### [YOUR TASK]
Your task is to repeat the listing exactly.

### [DATA EXCERPTS]
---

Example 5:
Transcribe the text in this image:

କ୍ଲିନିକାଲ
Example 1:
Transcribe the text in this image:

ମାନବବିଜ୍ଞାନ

### [EXERCISE SOLUTION]
---

Example 5:
Transcribe the text in this image:

କ୍ଲିନିକାଲ
Example 1:
Transcribe the text in this image:

ମାନବବିଜ୍ଞାନ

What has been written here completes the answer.